President Dwight D. Eisenhower 
In the year 1960, the 34th President of the United States, President Dwight D. Eisenhower had commissioned a gold plaque made in 14 karat gold for the Soviet leader Nikita Khrushchev. However their meeting was ultimately cancelled as a result of the emerging Cold War and increasing tensions between the United States and the Soviet Union. The plaque remained unaccounted for and instead Galt & Bro. kept the gold plaque to become another artefact of American history, as memento of the polarizing relationship between the United States and the Soviet Union, eventually succeeded by Russia.

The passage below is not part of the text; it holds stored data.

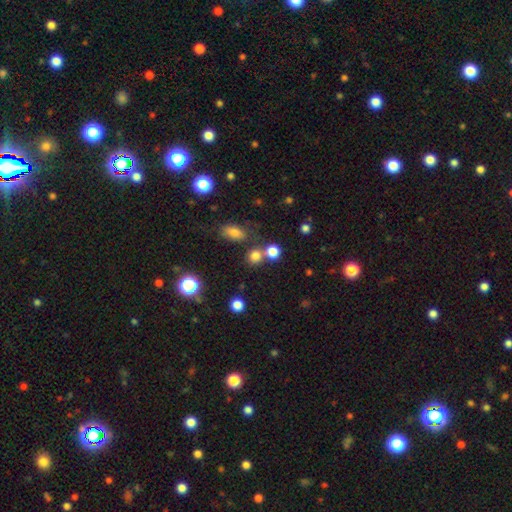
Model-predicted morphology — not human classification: Smooth or featured? smooth (76%)
How rounded? round (83%)
Merging? none (62%)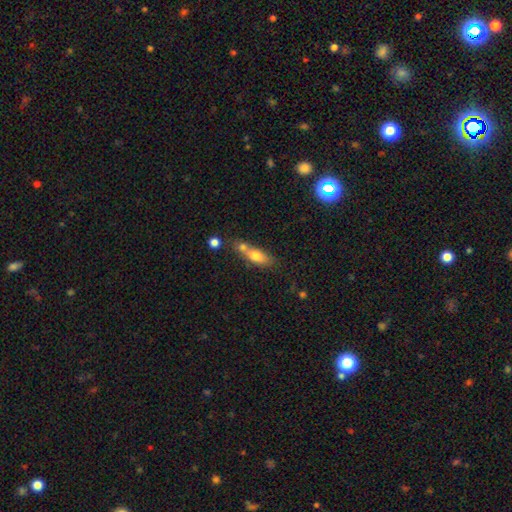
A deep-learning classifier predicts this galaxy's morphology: A smooth galaxy with no disk features (69%) that is in between round and cigar-shaped (62%). Merging: merger (47%).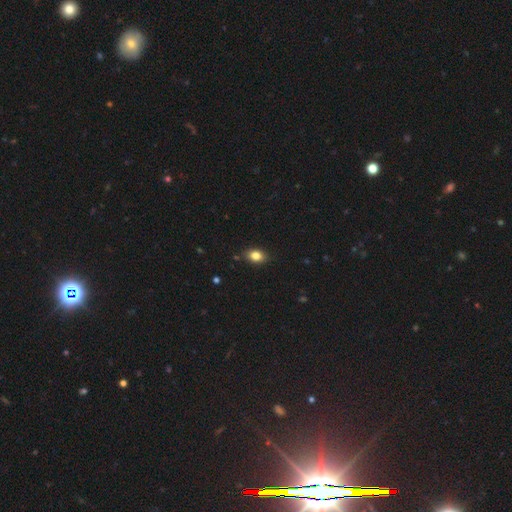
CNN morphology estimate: type=smooth (83%); roundness=in between (76%); merging=none (84%).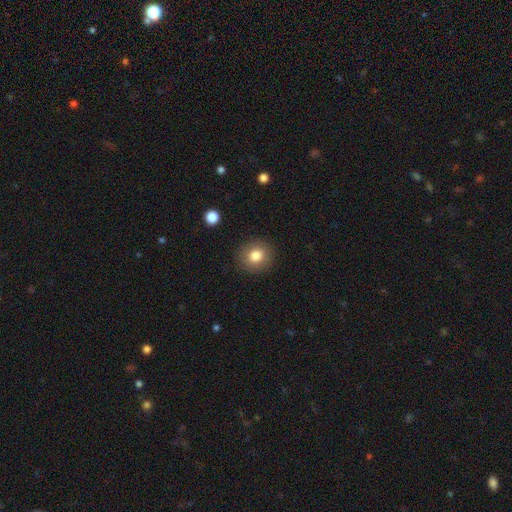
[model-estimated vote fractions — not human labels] smooth_or_featured: smooth (p=0.81) [alt: star or artifact p=0.10]
how_rounded: round (p=0.84) [alt: in between p=0.15]
merging: none (p=0.89) [alt: minor disturbance p=0.07]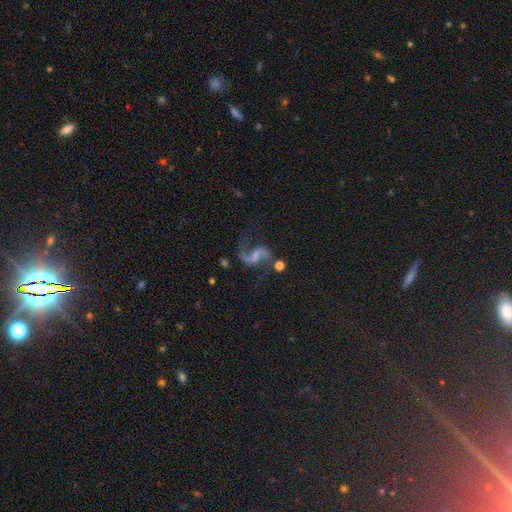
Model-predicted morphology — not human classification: smooth-or-featured: featured or disk: 86% | star or artifact: 7% | smooth: 7%
  disk-edge-on: no: 98% | yes: 2%
    bar: weak: 45% | no: 32% | strong: 23%
    has-spiral-arms: yes: 96% | no: 4%
      spiral-winding: loose: 78% | medium: 19% | tight: 3%
      spiral-arm-count: 2: 92% | 1: 4% | can't tell: 2% | 3: 1% | 4: 1% | more than 4: 1%
    bulge-size: none: 46% | small: 30% | moderate: 18% | large: 4% | dominant: 2%
  merging: none: 62% | minor disturbance: 16% | major disturbance: 15% | merger: 7%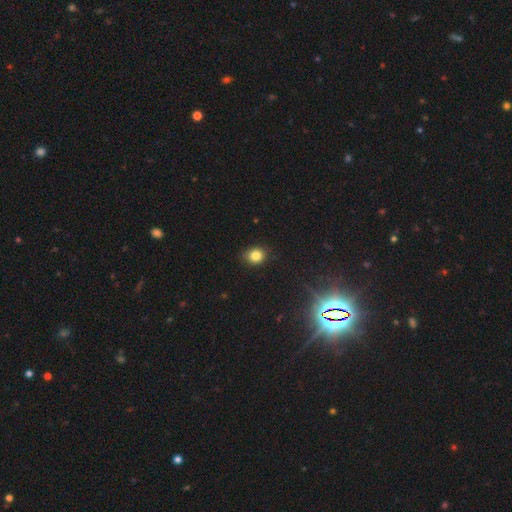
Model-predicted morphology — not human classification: The model was most divided on "how rounded": round: 66%, in between: 33%, cigar-shaped: 1%. More confident: merging — none (84%); smooth or featured — smooth (82%).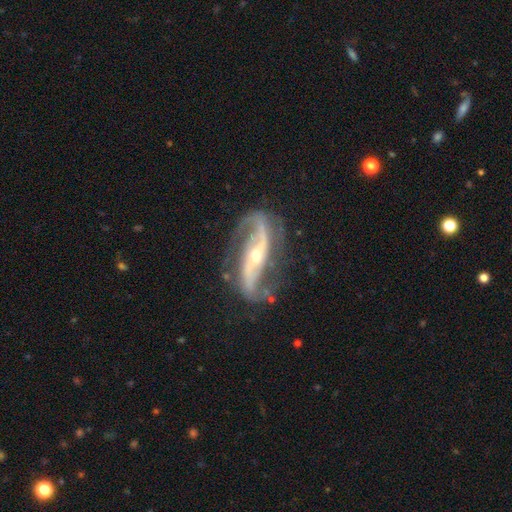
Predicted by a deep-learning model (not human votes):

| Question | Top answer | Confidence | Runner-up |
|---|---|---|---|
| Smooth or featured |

President John F. Kennedy 
The 35th President of the United States, John F. Kennedy made use of sterling silver items crafted by Galt & Bro. in the White House. These include a White House Oval Office paperweight engraved with the Presidents Seal. Apart from personal use, he gave similar paperweights as special gifts to friends during his presidency. Another article made in sterling silver were engraved napkin holders used when members of the President's Administration dined at the White House. The President had also commissioned a gold plaque as a token of goodwill for the last ruling Sultan of Zanzibar, Sayyid Jamshid bin Abdullah Al Said. The plaque was never received as a consequence of the President's assassination in 1963

2000-present 
A 10 carat pink diamond ring crafted by Galt & Bro. was sold at Christies auction for $2.21 million on October 10, 2012. The ring was set with a pear-shaped fancy light pink diamond, weighing approximately 10.52 carats, flanked on either side by a tapered baguette-cut diamond, and mounted in platinum. A report from the Gemological Institute of America stated that the diamond is a fancy light pink, natural color, SI clarity. It was also accompanied by a supplemental letter from the GIA stating that the diamond is a Type IIa diamond, a type known to be as most chemically pure and are known to have exceptional transparency. The diamond was originally purchased in the same 1968 auction in which Richard Burton purchased a 33.19 carat diamond ring for Elizabeth Taylor, which later became known as The Elizabeth Taylor Diamond and was sold at Christie's New York in December 2011 for $8.82 million.

In popular culture

USLHE District Inspector's Stopwatch 
Between the year 1867 and 1875, a total of twenty five stopwatches were produced by Matthew Galt and William Galt for the US Light-House Establishment. These stopwatches were supplied to each of the supervisors of the twelve Light-House Districts to keep track of the timing of rotation of the lighthouse lenses. These stopwatches were critical tools for mariners to safely reach their destination. Today only a few of these stopwatches remain and are displayed at various museums across the United States.

Souvenir Spoons 

Souvenir spoons were first popularized in Europe in the mid-1850's. M.W. Galt and Seth F. Low are accredited for introducing this concept to the United States. Thereby, Galt & Bro. made the first souvenir spoon in 1889, the George Washington spoon. The design was inspired in honor of the first President's 100th anniversary. It was followed shortly by the Martha Washington spoon. The spoon designs were trademarked by Galt & Bro. in 1890. This led to the souvenir spoon popularity, in which hundreds of souvenir spoon patterns were being produced across America, with designs commemorating things such as U.S. cities, prominent people, current and historical events, schools, animals, and flowers.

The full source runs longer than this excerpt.